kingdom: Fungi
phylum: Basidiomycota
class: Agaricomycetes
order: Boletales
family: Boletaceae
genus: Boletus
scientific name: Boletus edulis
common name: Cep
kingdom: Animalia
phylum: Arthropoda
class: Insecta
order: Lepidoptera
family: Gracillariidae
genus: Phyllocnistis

* * *

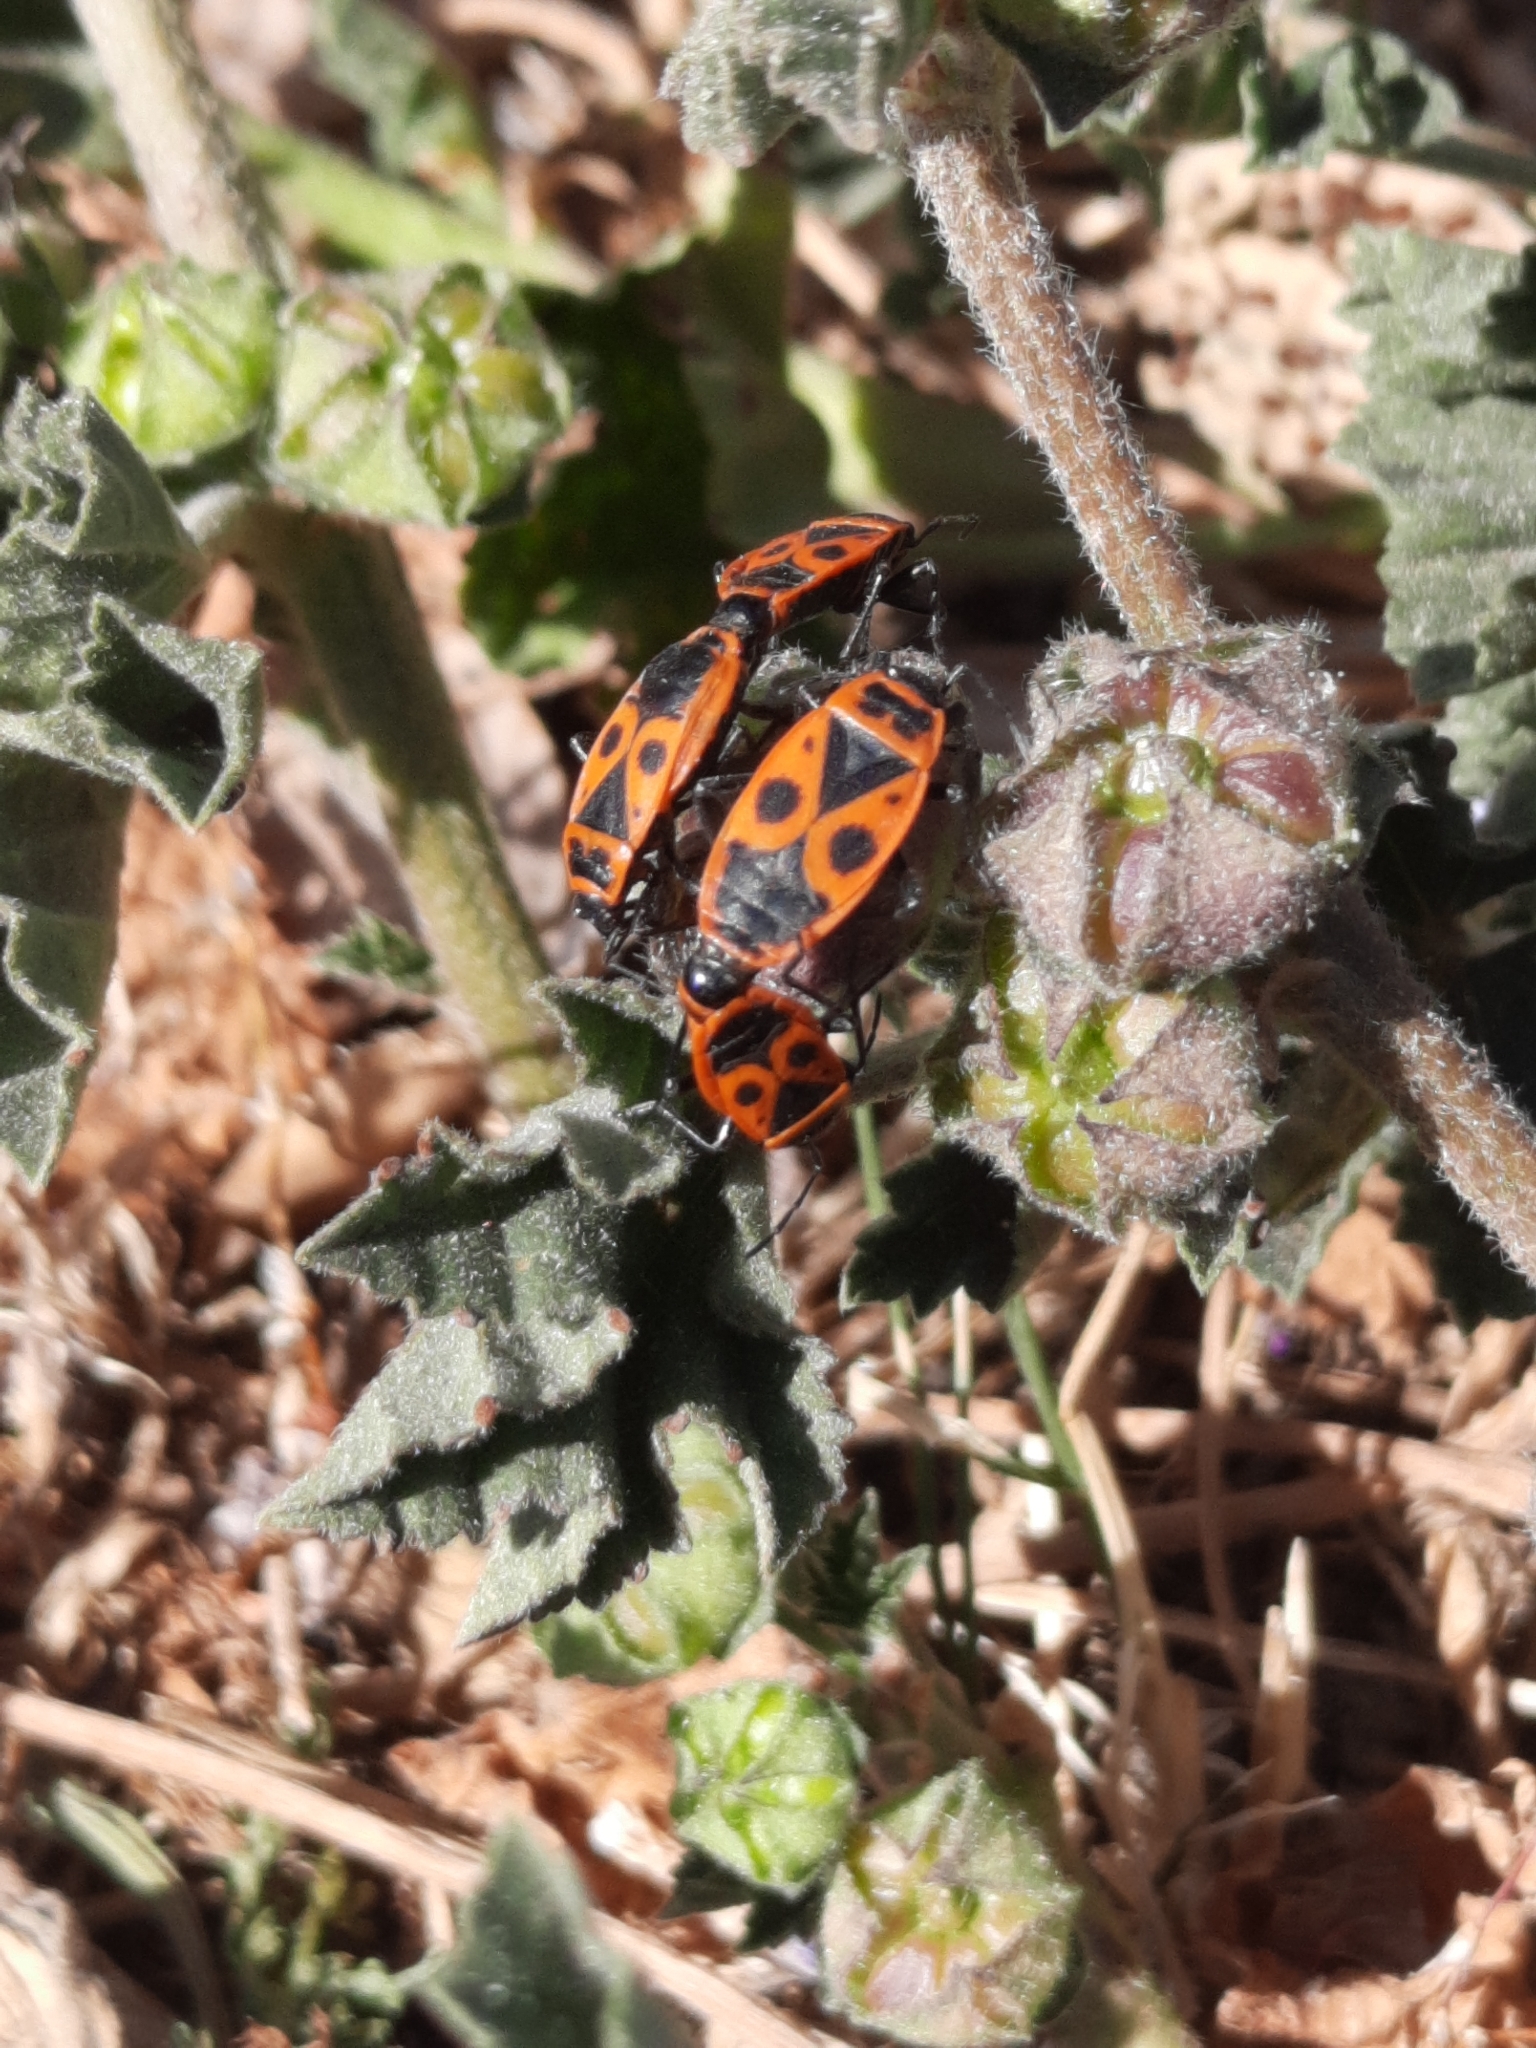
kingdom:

==

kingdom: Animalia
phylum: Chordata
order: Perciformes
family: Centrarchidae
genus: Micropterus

● **What is needed**: Give as a numbered list the lines of the records between the line holding "scientific name: Boletus edulis" and the line holding "family: Gracillariidae", inclusive, leaving out any blank lines.

● **Final result**:
1. scientific name: Boletus edulis
2. common name: Cep
3. kingdom: Animalia
4. phylum: Arthropoda
5. class: Insecta
6. order: Lepidoptera
7. family: Gracillariidae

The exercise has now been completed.